While preparing for a trip to a new water in the Park that I had yet to fish, I viewed a few YouTube videos that I had not seen before. A couple of these chronicled experiences that were less than successful, and it was not hard to understand why these anglers were challenged. I do not want to discourage these video producers from honing their craft or be dismissive of their attempts – they were doing their best. But it did present me with an opportunity to highlight ways to enhance the prospect for a successful day fly-fishing for brook trout on mountain streams.
Plan your trip well
In one of the videos, the angler was following a well-travelled loop trail reached from Skyline Drive and having a hard time finding the water. In fact, nearly half of the video is of him wondering out loud if he was indeed on the correct trail. He remarks that he had started down what he thought was the correct route (it was) but had second-guessed his choice and returned to the trail head to follow the other branch of the loop. Surprisingly, he was actually carrying a map of the route with him and was lamenting that he had not activated a trails app on his phone before leaving the car park.

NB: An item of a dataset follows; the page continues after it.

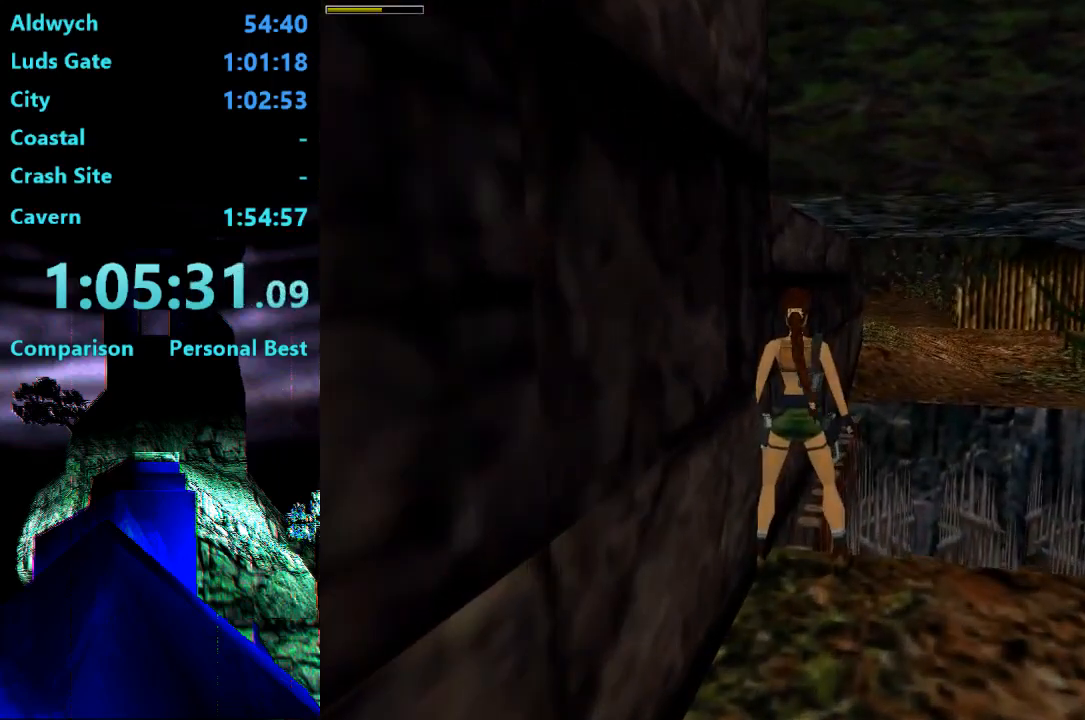
{"buttons": ["L2"], "right_stick": "center", "events": [[50, "DPAD_RIGHT", "down"], [217, "DPAD_RIGHT", "up"], [317, "L2", "down"]]}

The National Park Service (NPS) provides links to 15 different trail maps on their website for Shenandoah National Park. These are very well drawn and contain detailed descriptions of many of the popular hiking routes. The NPS also has a mobile app for which you can download content for offline reference before you arrive to the Park, as mobile service is virtually non-existent in the Park. There are also numerous hiking apps/sites containing detailed cue sheets for familiarizing yourself with a new trail. The Northern Virginia Chapter of Trout Unlimited also has a guide to day trips from Washington, DC for trout fishing.
Pick the right time
While I have found that brook trout can be active at any time of the day, generally an early start produces the best results. In the aforementioned video, the angler laments having started so late on a hot summer day. He also wonders aloud if he should have brought a gauge to measure the temperature of the water (that would be a yes).
In the summer, the waters in the Park heat up and make conditions challenging for the fish. Temperatures above 65 degrees will deplete the oxygen and fighting fish in these conditions is detrimental to their health. In winter, these brook trout are spawning and many conservation-minded anglers will not fish for them during the spawn. If you feel differently, then at a minimum do not wade the stream and be sure to cast away from breeding redds.

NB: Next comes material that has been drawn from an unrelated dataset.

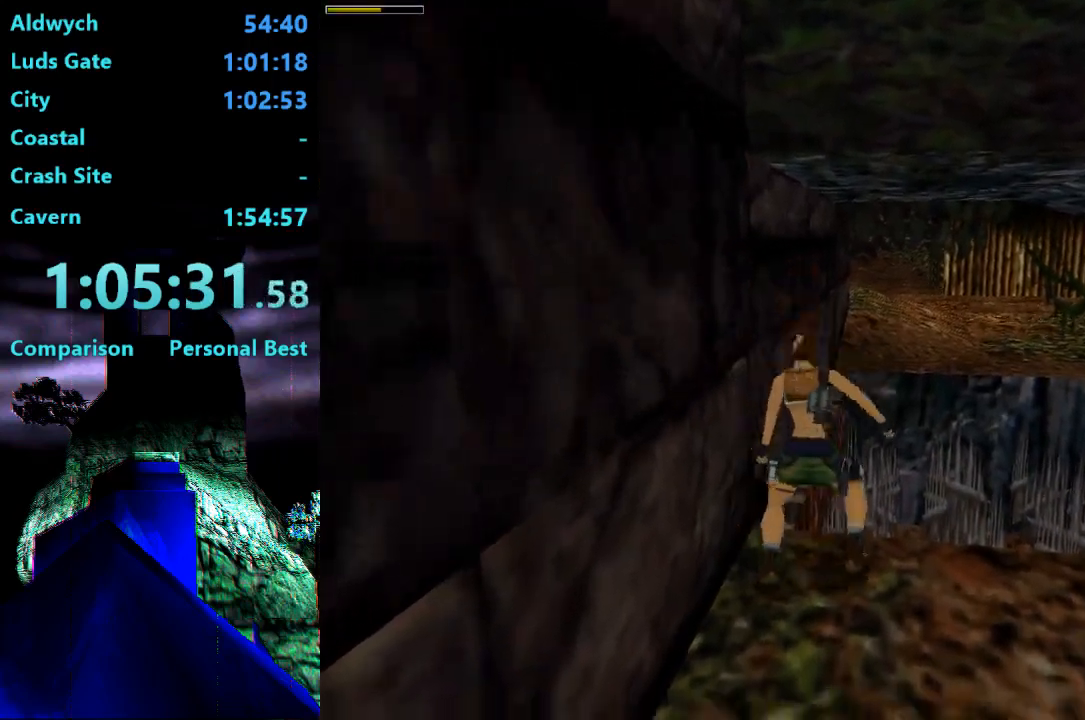
{"buttons": [], "right_stick": "center", "events": [[150, "L2", "up"]]}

Fish all the water and be stealthy
Pools below cascading water provide excellent habitat for brook trout and present the best prospects for hooking up on a feeding brookie. In the videos I mentioned previously, the anglers more often than not fished directly to the top of the pool, without first casting to the lower and middle parts of the pool. Sure, the top of the pool is a likely trout magnet, but you can also be rewarded by covering the entire water, starting with the lip, moving to the tail, then mid-pool and finishing within the corners beside the frothy cascades. Fish holding in those parts downstream of the cascade are likely going to get spooked by your fly line landing on the water if you start immediately at the top of the pool.
It also helps to approach the water cautiously from a downstream position and to fish short casts upstream with as little line as possible out of the guide. Feeding fish are often looking upstream in anticipation of a meal, so approaching from downstream and keeping the fly line off the water will decrease the chance of spooking the fish.